Data excerpts
────────────────────
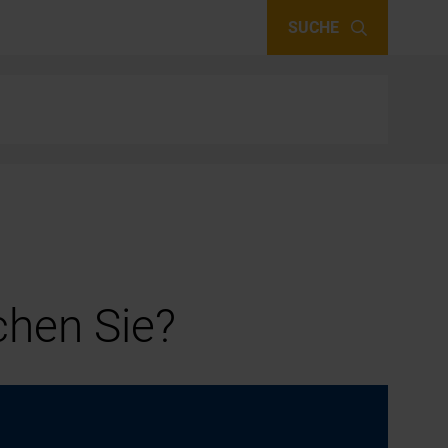
SUCHE
hen Sie?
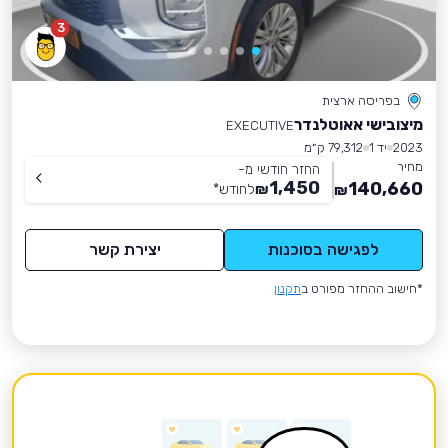
3
בפריסה ארצית
מיצובישי אאוטלנדר
EXECUTIVE
2023
יד 1
79,312 ק״מ
מחיר
החזר חודשי מ-
1,450
140,660
₪
לחודש
*
₪
לפגישה בסוכנות
יצירת קשר
*חישוב ההחזר מפורט ב
תקנון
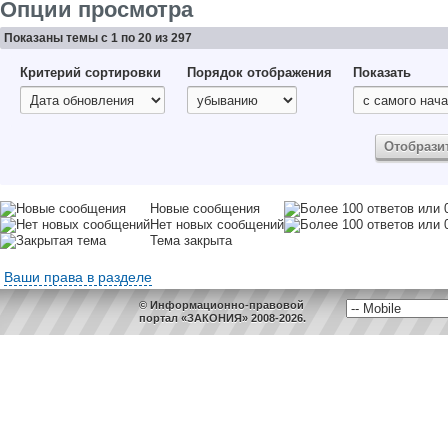
Опции просмотра
Показаны темы с 1 по 20 из 297
Критерий сортировки
Порядок отображения
Показать
Новые сообщения
Нет новых сообщений
Тема закрыта
Ваши права в разделе
© Информационно-правовой
портал «ЗАКОНИЯ» 2008-2026.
────────────────────
Description of the task
Your answer must be an exact copy of the records, minus any pictures.

Response to this task
SUCHE
hen Sie?
3
בפריסה ארצית
מיצובישי אאוטלנדר
EXECUTIVE
2023
יד 1
79,312 ק״מ
מחיר
החזר חודשי מ-
1,450
140,660
₪
לחודש
*
₪
לפגישה בסוכנות
יצירת קשר
*חישוב ההחזר מפורט ב
תקנון
Опции просмотра
Показаны темы с 1 по 20 из 297
Критерий сортировки
Порядок отображения
Показать
Новые сообщения
Нет новых сообщений
Тема закрыта
Ваши права в разделе
© Информационно-правовой
портал «ЗАКОНИЯ» 2008-2026.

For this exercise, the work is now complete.